If the mid-February stock market correction is any evidence, investors may be okay. While many panicked and sold off shares, stocks have rebounded. At the time, Fidelity Investments reported that customers remained calm during the plummet, with some clients using the downturn as a buying opportunity, while Robinhood, the mobile trading company, noted that customers also viewed the sell-off as an opportunity to buy.
But it's not just advisors that are keeping investors in line. Kinniry said that the increase in target-date retirement funds in 401(k) plans has had a positive impact on investors' behavior. Rewind 15 years, and employees would get a handout about the funds they could use in their 401(k) plan. The average worker would choose the fund based on five-year or ten-year performance, even though there's no guarantee that history will repeat itself when it comes to investing.
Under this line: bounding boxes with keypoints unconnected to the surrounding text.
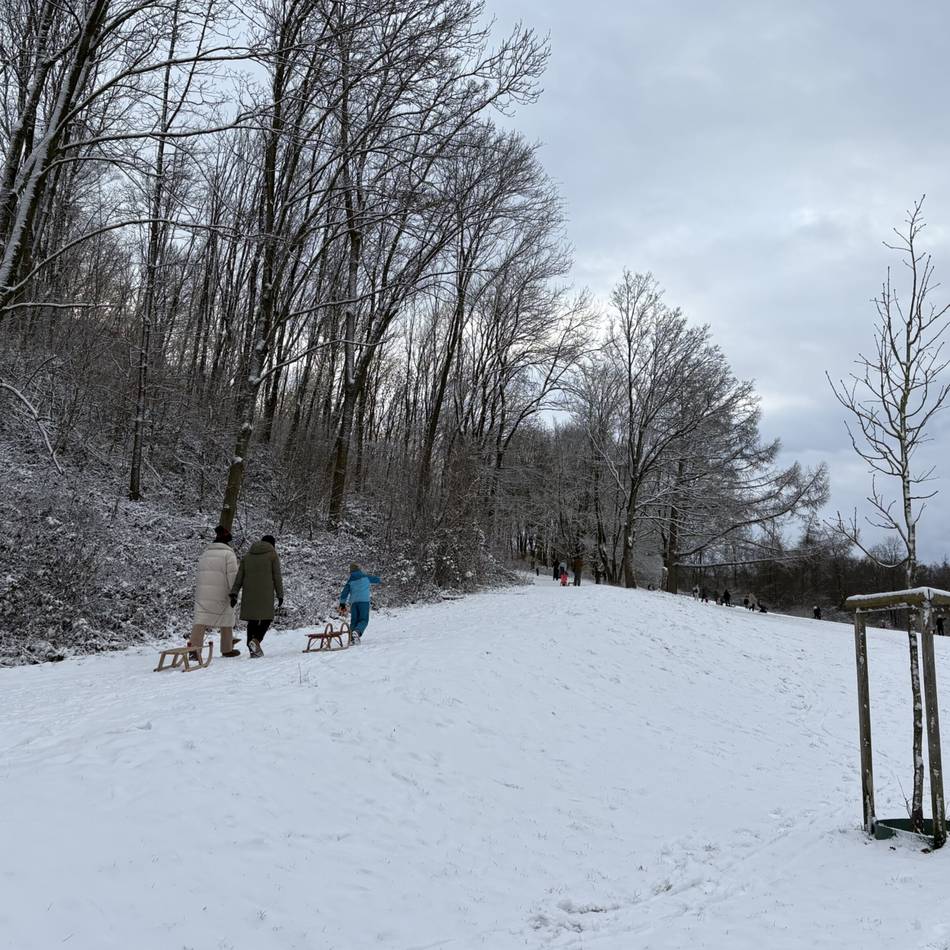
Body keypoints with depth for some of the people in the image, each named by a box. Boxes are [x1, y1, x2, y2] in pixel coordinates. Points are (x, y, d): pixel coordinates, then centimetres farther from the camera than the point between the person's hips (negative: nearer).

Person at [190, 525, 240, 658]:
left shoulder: (204, 553, 15)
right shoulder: (228, 554, -5)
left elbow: (202, 574, 17)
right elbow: (232, 575, -11)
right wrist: (233, 592, -4)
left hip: (202, 594, 4)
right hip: (221, 594, -4)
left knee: (201, 619, -3)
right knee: (226, 622, 10)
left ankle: (194, 646, -19)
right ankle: (227, 649, 19)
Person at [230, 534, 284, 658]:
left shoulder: (247, 556, 16)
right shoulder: (272, 555, 4)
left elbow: (239, 576, 9)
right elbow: (277, 577, 0)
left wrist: (234, 593, 5)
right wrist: (280, 595, 2)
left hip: (249, 594, 4)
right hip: (266, 594, -4)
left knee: (252, 620, 10)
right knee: (266, 618, 5)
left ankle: (253, 650, 8)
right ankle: (256, 640, -19)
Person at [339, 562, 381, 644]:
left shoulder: (350, 581, 12)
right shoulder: (366, 577, 8)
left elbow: (344, 593, 10)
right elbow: (376, 579, 24)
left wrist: (342, 604, 16)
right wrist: (380, 581, 47)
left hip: (353, 602, 3)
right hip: (364, 600, -3)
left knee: (354, 620, 11)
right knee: (364, 620, -5)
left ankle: (352, 638, 0)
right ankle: (357, 631, -32)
In the current retirement investing environment, target-date funds, which automatically become more conservative as a person nears retirement, take a lot of the guesswork out of the equation and help investors achieve better returns, Kinniry said. What's more, the Vanguard executive added that financial advisors have been adopting index funds as they move away from making money off of transactions, which removes a lot of the emotion from investing. As for the do-it-yourself investors, Kinniry said that their move toward a one balance fund solution has also helped keep the emotions at bay. "A lot of people were critical of investors in the late 1990s and in 2007 for chasing returns," said Kinniry. "Interestingly, now there is no criticism."